I’ve installed koboldcpp on a thinkpad x1 with 32gb RAM and a i7-1355U, no GPU. Sure, it’s only just around 1 token/s but for a chat it is still usable (about 15 s per reply). The setup was easier than expected.

  • @KinkyThoughts
    link
    English
    13 days ago

    15 seconds per reply with just 1 token/s?! How short are they? What’s the context size to be processed? I get like 5 tokens per second on my GPU and need 1-2 minutes per reply on 4k context size.

    • @raffaOP
      link
      English
      13 days ago

      context size default of 4096, replies are like 16 tokens or so.

      • @KinkyThoughts
        link
        English
        13 days ago

        I mean the actual context size to be processed for the message, based on chat history, character cards, world info, etc. And which model?

  • @magn418M
    link
    English
    1
    edit-2
    3 days ago

    Nice! KoboldCpp is also my software of choice. It’s easy to install, all-in-one and has a good amount of features.

    What kind of model size do you use to arrive at 1token/s? I’m in the same ballpark. Though my old desktop PC is a bit faster than my laptop. Probably because it has dual-channel memory and doesn’t throttle.

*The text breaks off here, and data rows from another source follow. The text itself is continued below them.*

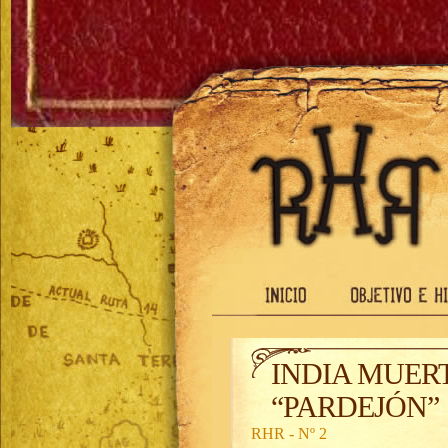
INDIA MUERT
“PARDEJÓN”
RHR - Nº 2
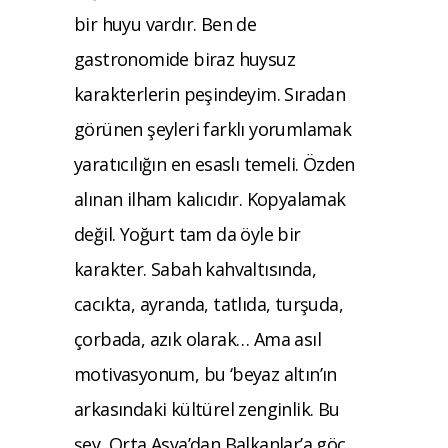
bir huyu vardır. Ben de
gastronomide biraz huysuz
karakterlerin peşindeyim. Sıradan
görünen şeyleri farklı yorumlamak
yaratıcılığın en esaslı temeli. Özden
alınan ilham kalıcıdır. Kopyalamak
değil. Yoğurt tam da öyle bir
karakter. Sabah kahvaltısında,
cacıkta, ayranda, tatlıda, turşuda,
çorbada, azık olarak… Ama asıl
motivasyonum, bu ‘beyaz altın’ın
arkasındaki kültürel zenginlik. Bu
şey, Orta Asya’dan Balkanlar’a göç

    I think that’s the point where it gets usable. At least for consecutive chat. If I feed in longer text, or KoboldCpp decides to recalculate large portions of the context, it’ll be several minutes for me until I get a reply. And that’s less fun for use-cases like dialougue.

    • @raffaOP
      link
      English
      23 days ago

      My first test was with Starcannon-Unleashed-12B-v1.0-f16, a 23Gbyte model. I did not expect that laptop to be usable at all.

      • @magn418M
        link
        English
        1
        edit-2
        3 days ago

        I think doing the calculations at full precision (FP16) is a waste. You should try somewhere between the Q4_K_M version to Q6_K (or at least Q8_0, that’s supposed to the same quality as FP16). That way it should be considerably faster… At least twice as fast.

        (The GGUF page of that model has a list of recommended quantization levels.)

        • @raffaOP
          link
          English
          23 days ago

          thanks for the tips!